Bridgetown, Barbados (BGIS) — The government will not be interfering with the country’s fixed exchange rate, Prime Minister Freundel Stuart has assured, saying that conditions in Barbados today did not justify any tampering with the exchange rate.
Addressing the Barbados Chamber of Commerce and Industry’s luncheon, Stuart told his audience: “The government over which I preside will, through its policy choices, continue to make the preservation of that exchange rate a matter of continuing priority.
“I give this assurance, well aware that this will serve neither as a deterrent nor a discouragement to that small coterie of alarmists who continue to believe in economic witchcraft and are therefore preoccupied with and intrigued by this brand of necromancy.”

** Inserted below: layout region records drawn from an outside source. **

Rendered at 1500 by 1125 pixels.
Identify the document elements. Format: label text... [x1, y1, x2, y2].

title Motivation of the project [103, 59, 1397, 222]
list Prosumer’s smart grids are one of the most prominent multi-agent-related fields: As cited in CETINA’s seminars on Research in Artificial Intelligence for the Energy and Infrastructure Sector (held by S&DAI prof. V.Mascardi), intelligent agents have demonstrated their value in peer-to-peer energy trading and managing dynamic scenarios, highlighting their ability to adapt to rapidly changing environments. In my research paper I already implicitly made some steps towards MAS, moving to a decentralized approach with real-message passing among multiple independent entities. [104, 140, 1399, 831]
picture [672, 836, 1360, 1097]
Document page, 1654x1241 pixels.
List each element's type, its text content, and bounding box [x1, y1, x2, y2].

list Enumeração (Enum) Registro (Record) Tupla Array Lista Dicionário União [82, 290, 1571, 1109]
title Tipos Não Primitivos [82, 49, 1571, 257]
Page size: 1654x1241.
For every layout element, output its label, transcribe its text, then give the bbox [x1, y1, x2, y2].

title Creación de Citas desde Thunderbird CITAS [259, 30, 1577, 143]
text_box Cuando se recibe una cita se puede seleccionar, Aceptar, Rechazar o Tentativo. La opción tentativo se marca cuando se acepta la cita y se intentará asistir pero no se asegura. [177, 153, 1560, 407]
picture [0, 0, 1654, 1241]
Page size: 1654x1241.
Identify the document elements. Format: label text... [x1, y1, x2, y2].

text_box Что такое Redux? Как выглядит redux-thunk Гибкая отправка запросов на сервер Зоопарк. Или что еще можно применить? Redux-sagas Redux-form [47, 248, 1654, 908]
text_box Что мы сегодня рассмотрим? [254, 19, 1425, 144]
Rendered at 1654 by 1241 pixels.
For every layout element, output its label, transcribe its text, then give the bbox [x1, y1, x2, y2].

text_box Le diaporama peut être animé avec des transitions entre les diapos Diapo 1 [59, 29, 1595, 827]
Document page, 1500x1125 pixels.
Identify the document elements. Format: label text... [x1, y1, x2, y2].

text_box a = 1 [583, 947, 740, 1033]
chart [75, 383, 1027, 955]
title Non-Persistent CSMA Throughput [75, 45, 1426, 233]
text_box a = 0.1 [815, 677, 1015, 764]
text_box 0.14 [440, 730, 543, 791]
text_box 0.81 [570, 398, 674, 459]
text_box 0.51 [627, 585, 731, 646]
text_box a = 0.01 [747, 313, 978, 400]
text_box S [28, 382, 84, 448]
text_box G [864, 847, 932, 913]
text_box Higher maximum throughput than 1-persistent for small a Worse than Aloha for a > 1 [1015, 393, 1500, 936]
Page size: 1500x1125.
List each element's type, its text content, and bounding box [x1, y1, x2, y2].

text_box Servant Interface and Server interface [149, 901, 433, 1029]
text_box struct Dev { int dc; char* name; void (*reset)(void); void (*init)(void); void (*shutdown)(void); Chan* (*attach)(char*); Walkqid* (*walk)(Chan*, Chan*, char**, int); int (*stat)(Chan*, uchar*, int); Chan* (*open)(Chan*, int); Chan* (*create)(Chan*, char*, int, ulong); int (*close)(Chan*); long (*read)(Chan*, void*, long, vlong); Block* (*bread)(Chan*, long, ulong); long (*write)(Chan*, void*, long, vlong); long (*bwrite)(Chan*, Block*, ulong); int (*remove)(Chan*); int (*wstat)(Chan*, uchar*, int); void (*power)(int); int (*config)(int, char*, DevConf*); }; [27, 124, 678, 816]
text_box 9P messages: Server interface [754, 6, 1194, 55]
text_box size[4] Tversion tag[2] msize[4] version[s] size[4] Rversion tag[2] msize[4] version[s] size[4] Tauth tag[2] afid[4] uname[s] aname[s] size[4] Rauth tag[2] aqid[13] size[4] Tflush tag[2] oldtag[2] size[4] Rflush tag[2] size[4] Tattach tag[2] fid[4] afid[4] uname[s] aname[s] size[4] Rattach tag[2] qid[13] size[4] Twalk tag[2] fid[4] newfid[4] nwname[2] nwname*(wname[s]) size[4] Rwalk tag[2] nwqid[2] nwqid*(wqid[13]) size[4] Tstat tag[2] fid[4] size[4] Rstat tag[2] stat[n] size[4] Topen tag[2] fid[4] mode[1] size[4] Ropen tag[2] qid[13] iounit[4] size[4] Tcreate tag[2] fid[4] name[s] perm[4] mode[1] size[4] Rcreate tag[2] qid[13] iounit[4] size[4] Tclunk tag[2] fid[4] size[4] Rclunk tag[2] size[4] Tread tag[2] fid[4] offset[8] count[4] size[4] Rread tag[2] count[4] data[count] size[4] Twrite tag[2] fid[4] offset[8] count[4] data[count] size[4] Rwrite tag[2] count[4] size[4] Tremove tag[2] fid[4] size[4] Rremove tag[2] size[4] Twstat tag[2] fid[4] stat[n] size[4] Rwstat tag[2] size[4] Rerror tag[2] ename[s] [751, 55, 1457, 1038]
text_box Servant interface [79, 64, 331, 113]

He said Barbados took the decision in 1975 to have a fixed exchange rate in relation to the US dollar after delinking from the pound sterling. He stated that for the past 40 years, government had defended this exchange rate.
“We have done so because, in good times and in bad, this exchange rate has served us well. Those who blithely and glibly argue that our currency is over-valued have not been able to show us how devaluation has improved spectacularly the situation of those of our neighbours who have pursued that course. I have certainly heard no argument credible enough to persuade me that it is a course of action to which we should have resorted,” he remarked.
Stuart contended that devaluation was supposed to be a policy response to a “chronic disequilibrium in a country’s balance of payments position”. He pointed out that its rationale is to correct that chronic imbalance by making imports more expensive and exports cheaper.
“Resort to it, however, is not without risk or peril as the venerable economist, Sir Arthur Lewis so discerningly observed,” he indicated.
During his wide-ranging address, he said government was of the view that the state should create an operating environment in which the private sector could flourish with uninhibited vigour.
But, he cautioned that such an enabling environment did not mean there should be no Town and Country Planning Department; no border Customs Officers to ask questions or insist on receiving truthful answers to those questions; or that the Immigration Department should approve every application for work permits or any other status without question.
“The physical development of Barbados must continue to be ordered and the Town Planning Department has therefore to be allowed to do its work efficiently, always operating within the provisions of the law which may govern its operations from time to time.
“The Customs and Immigration Departments are not merely revenue streams but are intimately linked to our national security apparatus and, for countries like Barbados, national security is in addition to everything else, a developmental issue. If you were to remove our sense of national security, all of our economic gains would disappear in short order,” Stuart suggested.
However, he stressed that there was no justification for unnecessary obstacles being placed in the way of the private sector by the agencies named. He insisted that facilitation and the improvement of competitiveness were non-negotiable commitments of the government of Barbados.